Combine is a query interpreter based on the language and query engine described in High-Performance Complex Event Processing Over Streams. This repo also includes a web interface to interact with the query engine.
The query language allows users to define a set of event types and a sequence or pattern of those events. The query engine will take the query and will start reading from the input stream; once it find a series of events that match the given pattern and pass all constraints, it will produce that as output.
Here's an example of a possible query:
type A(id, field1, field2)
type B(id, field1, field2)
type C(id, field1, field2)
type D(id, field1, field2)
EVENT SEQ(A a, !(C c), D d)
WHERE a.field1 = 100
WITHIN 5 HOURS
The EVENT SEQ(A a, !(C c), D d) define the order of the pattern. It includes a negation, meaning that the event c should not occur between events a and b in the stream for any matches produced by the query.
The WHERE clause defines predicates on the events in the EVENT clause and support comparisons (=, >, <, etc) and boolean operators (AND/OR).
The WITHIN clause provide a window or time bound; elements that are more than 5 hours old will no longer be considered for query matches.
Let's say that we're running the query above and we get the following events as input:
A(1, 100, 200)
C(2, 200, 300)
D(3, 200, 300)
A(4, 100, 200)
D(5, 200, 300)
The output would be:
A(4, 100, 200), D(5, 200, 300)
The first A-D pair are not produced as output since an event of type C comes in between them.

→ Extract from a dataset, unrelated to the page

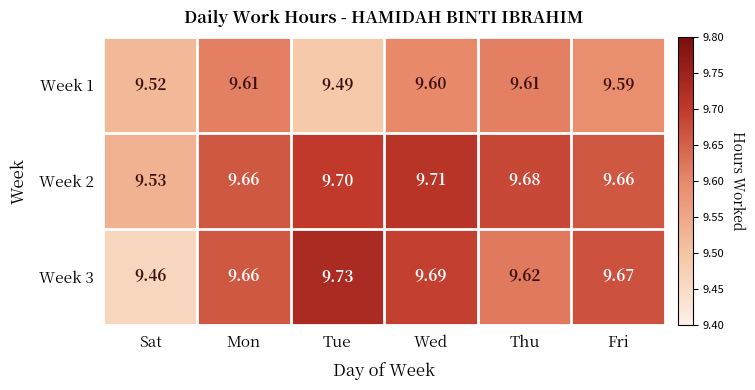

Which series changed the most between Wed and Thu?

Week 3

The linked paper provides a few use cases, focusing on retail and healthcare settings. In general, the use cases focus on alerting for relatively complex situations that require several different events to be identified and grouped together into a higher-level, more abstract event. While you could use it to make simple, threshold based alerts (i.e. an alert for is a server uses >80% of its disk space), it's better suited for more complex cases that span at least two individual events.

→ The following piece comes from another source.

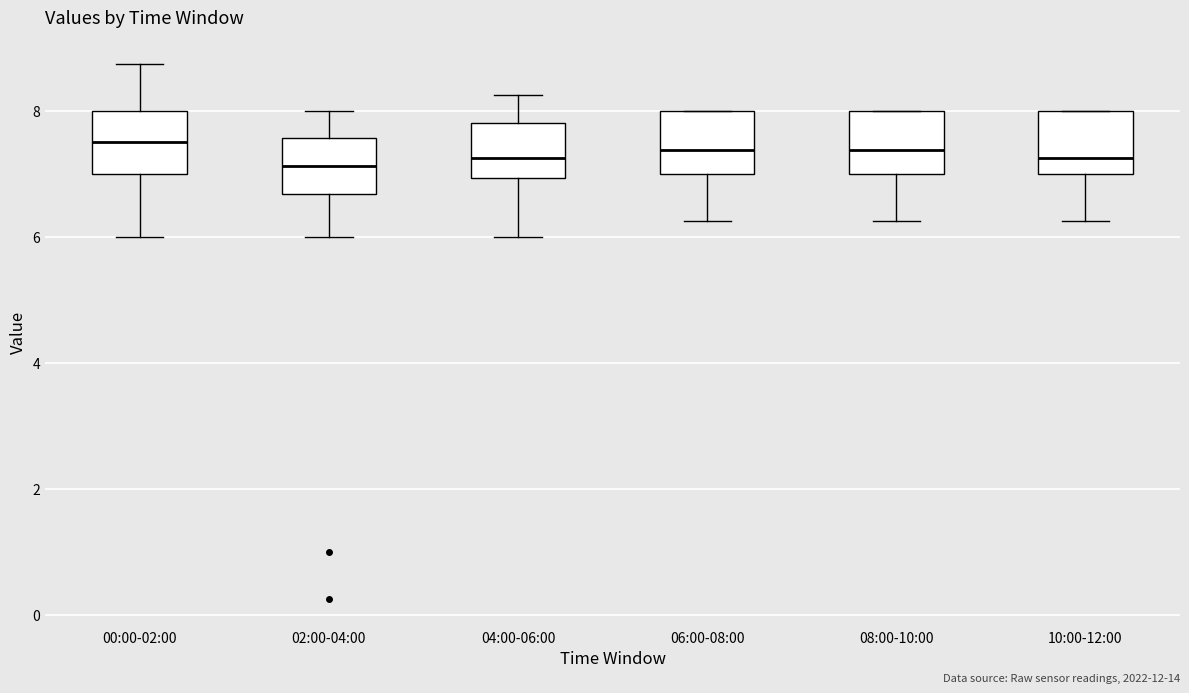

Where does the upper whisker of the box for 04:00-06:00 end on the y-axis? The values are not printed on the chart, so give them approximately, as read against the axis.

8.2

There are a few different components involved in query processing: the parser (used to parse the query language/DSL), the query planner, and the query interpreter. The parser is implemented in Python using the Lark package, which is a parser generator that accepts a definition of the language as a set of rules. All the other components, which I typically refer to as the "query engine" or the "query backend", are written in Scala.
For data storage and event/message transport we use Kafka exclusively at the moment. It would be possible to use any type of message queue that supported ordering across all the events for a given queue/stream/topic. In the case of Kafka, since we need all the events in a topic to be ordered, it's required that each topic has only one partition, and we have one topic per running query.
In addition to the backend components, there's also a web interface that makes use of Flask. It allows you to view the currently running queries, "connect to" a currently running query (i.e. subscribe to the query output and have that output send to the browser), to send events to a query, and to delete a query. The web UI doesn't provide any essential features related to query processing, but it makes interacting with the query processing parts a lot easier.